*** Opening RECORDS ***
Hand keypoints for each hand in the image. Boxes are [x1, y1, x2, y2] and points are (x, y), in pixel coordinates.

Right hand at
*** Closing RECORDS ***
*** Opening RECORDS ***
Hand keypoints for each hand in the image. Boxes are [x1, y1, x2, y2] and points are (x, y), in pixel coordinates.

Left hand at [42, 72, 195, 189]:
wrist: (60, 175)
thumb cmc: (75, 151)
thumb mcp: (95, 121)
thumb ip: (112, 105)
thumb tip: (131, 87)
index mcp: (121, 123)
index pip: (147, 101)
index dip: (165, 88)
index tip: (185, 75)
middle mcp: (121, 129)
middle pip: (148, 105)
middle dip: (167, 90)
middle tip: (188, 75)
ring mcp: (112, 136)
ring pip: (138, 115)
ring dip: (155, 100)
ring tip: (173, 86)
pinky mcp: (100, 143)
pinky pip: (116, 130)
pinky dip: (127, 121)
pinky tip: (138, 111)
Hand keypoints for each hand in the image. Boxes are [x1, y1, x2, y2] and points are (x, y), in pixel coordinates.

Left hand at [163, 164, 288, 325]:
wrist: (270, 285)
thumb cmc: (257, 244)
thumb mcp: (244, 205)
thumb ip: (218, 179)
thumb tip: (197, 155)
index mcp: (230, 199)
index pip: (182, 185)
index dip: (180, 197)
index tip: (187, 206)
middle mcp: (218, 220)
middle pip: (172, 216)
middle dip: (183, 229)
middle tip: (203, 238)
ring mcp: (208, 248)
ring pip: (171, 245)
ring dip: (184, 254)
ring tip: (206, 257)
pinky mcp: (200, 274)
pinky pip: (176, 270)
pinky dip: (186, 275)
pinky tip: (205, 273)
*** Closing RECORDS ***
◆ PROMPT
Print the lines above from the one with "pinky dip: (127, 121)" through the one with "middle pip: (172, 216)", both included, exactly as written and nothing more.

◆ SOLVED PROBLEM
pinky dip: (127, 121)
pinky tip: (138, 111)
Hand keypoints for each hand in the image. Boxes are [x1, y1, x2, y2] and points are (x, y), in pixel coordinates.

Left hand at [163, 164, 288, 325]:
wrist: (270, 285)
thumb cmc: (257, 244)
thumb mcp: (244, 205)
thumb ip: (218, 179)
thumb tip: (197, 155)
index mcp: (230, 199)
index pip: (182, 185)
index dip: (180, 197)
index tip: (187, 206)
middle mcp: (218, 220)
middle pip: (172, 216)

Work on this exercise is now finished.